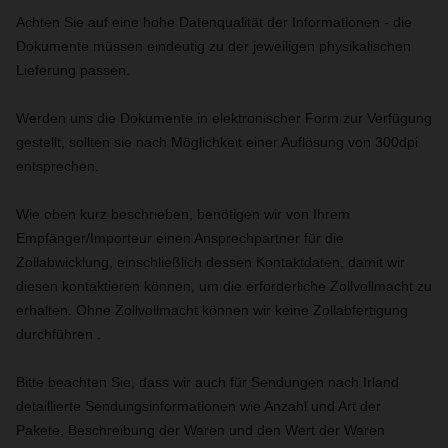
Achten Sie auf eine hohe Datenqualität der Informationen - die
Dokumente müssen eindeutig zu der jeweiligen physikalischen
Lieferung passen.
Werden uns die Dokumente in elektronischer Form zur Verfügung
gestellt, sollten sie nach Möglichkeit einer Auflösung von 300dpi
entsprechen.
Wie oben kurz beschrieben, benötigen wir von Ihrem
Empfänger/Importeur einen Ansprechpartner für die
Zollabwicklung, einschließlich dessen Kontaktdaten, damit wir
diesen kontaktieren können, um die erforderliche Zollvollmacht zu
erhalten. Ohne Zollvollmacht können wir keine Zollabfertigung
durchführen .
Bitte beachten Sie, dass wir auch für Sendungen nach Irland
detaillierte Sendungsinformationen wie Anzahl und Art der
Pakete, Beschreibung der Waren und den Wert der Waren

...

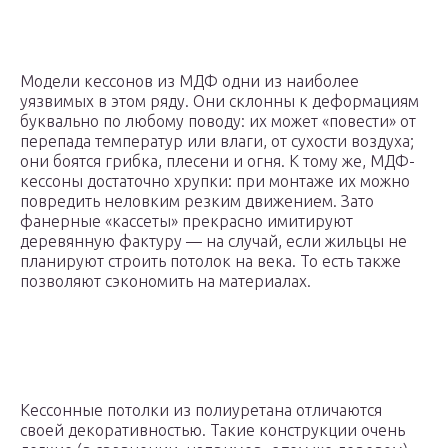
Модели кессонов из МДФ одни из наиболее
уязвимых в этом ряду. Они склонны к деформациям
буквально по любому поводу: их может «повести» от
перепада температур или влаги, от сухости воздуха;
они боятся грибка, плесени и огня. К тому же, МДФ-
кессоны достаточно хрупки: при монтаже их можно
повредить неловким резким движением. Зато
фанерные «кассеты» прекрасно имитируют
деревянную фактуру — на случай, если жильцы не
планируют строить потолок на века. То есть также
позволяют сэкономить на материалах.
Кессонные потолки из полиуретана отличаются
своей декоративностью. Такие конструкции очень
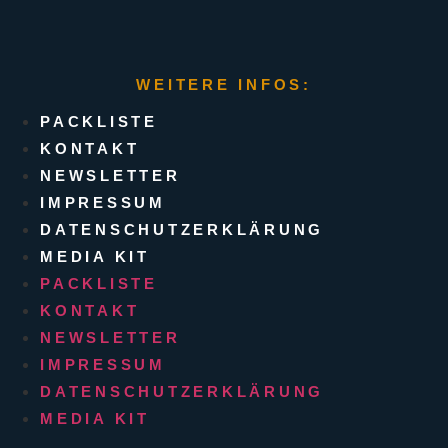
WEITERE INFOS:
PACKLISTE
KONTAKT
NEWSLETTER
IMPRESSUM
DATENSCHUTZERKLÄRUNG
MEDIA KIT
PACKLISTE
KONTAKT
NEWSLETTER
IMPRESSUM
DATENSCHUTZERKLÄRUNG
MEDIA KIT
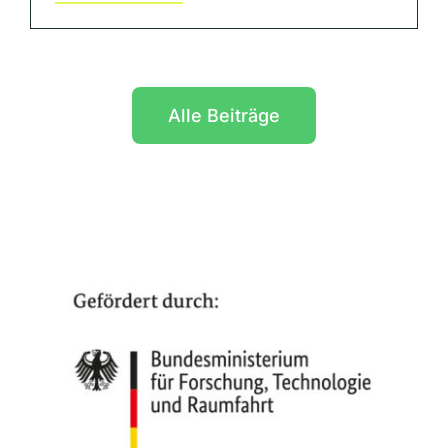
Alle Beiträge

==

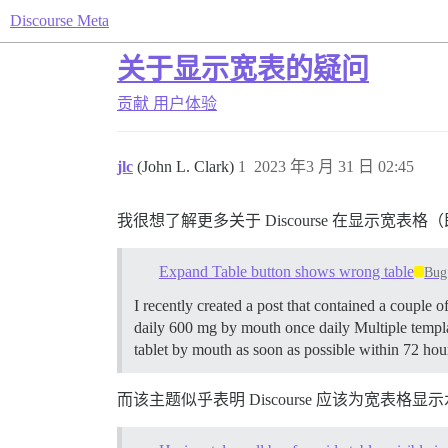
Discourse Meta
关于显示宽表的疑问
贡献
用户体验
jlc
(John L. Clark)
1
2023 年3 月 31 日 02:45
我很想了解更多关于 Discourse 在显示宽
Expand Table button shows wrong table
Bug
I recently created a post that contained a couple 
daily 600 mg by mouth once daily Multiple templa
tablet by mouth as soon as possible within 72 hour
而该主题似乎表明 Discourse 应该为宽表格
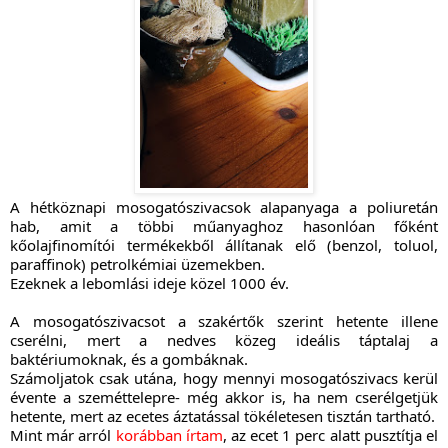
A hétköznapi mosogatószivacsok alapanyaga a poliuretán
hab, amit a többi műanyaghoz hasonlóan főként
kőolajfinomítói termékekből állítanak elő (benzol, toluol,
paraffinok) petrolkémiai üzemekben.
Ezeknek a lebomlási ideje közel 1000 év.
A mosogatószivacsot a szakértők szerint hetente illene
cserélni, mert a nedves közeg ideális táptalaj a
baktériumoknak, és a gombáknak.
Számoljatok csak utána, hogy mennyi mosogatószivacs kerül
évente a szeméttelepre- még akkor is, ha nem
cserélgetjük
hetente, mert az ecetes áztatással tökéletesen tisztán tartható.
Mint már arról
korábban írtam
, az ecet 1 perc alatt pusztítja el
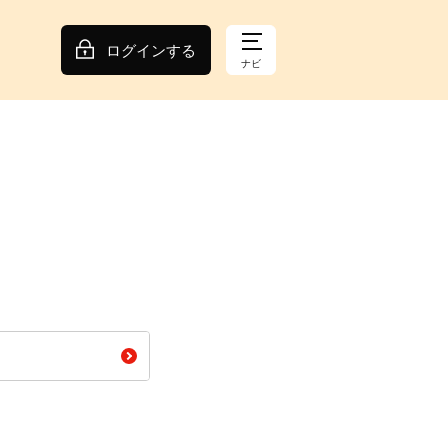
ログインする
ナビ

Problem details:
Retype the portion of the data above that starts on the line with "Модели кессонов из МДФ одни из наиболее" and finishes on the line with "Кессонные потолки из полиуретана отличаются", including both of those lines.

Your solution:
Модели кессонов из МДФ одни из наиболее
уязвимых в этом ряду. Они склонны к деформациям
буквально по любому поводу: их может «повести» от
перепада температур или влаги, от сухости воздуха;
они боятся грибка, плесени и огня. К тому же, МДФ-
кессоны достаточно хрупки: при монтаже их можно
повредить неловким резким движением. Зато
фанерные «кассеты» прекрасно имитируют
деревянную фактуру — на случай, если жильцы не
планируют строить потолок на века. То есть также
позволяют сэкономить на материалах.
Кессонные потолки из полиуретана отличаются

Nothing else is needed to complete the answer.